§ Aim of the exercise: Nothing but the lines from the line with "Offset, 17: 27 -> 29" to the end of the records below should appear in the answer, each exactly as given.

= = = = =

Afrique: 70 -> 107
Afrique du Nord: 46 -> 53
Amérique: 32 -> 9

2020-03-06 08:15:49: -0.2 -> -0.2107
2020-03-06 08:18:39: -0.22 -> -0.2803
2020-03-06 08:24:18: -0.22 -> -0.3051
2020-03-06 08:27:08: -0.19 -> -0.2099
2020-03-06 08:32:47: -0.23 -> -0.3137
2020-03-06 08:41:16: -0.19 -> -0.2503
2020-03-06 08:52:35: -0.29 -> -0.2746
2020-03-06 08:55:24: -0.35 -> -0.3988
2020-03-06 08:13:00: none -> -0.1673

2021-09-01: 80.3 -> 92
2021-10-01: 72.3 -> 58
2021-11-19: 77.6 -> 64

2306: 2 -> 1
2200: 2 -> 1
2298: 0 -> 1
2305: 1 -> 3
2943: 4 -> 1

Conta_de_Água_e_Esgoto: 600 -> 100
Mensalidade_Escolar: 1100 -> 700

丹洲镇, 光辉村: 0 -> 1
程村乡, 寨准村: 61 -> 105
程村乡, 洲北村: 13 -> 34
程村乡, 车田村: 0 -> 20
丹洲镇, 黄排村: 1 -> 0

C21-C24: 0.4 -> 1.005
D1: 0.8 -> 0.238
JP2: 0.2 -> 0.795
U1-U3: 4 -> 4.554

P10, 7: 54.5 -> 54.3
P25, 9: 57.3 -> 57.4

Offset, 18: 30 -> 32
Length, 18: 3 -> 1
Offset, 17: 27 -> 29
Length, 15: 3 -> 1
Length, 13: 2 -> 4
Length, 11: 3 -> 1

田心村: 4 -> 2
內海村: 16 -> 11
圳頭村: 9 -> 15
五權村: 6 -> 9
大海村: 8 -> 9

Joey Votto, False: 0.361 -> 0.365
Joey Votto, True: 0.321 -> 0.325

= = = = =

§ Answer below:
Offset, 17: 27 -> 29
Length, 15: 3 -> 1
Length, 13: 2 -> 4
Length, 11: 3 -> 1

田心村: 4 -> 2
內海村: 16 -> 11
圳頭村: 9 -> 15
五權村: 6 -> 9
大海村: 8 -> 9

Joey Votto, False: 0.361 -> 0.365
Joey Votto, True: 0.321 -> 0.325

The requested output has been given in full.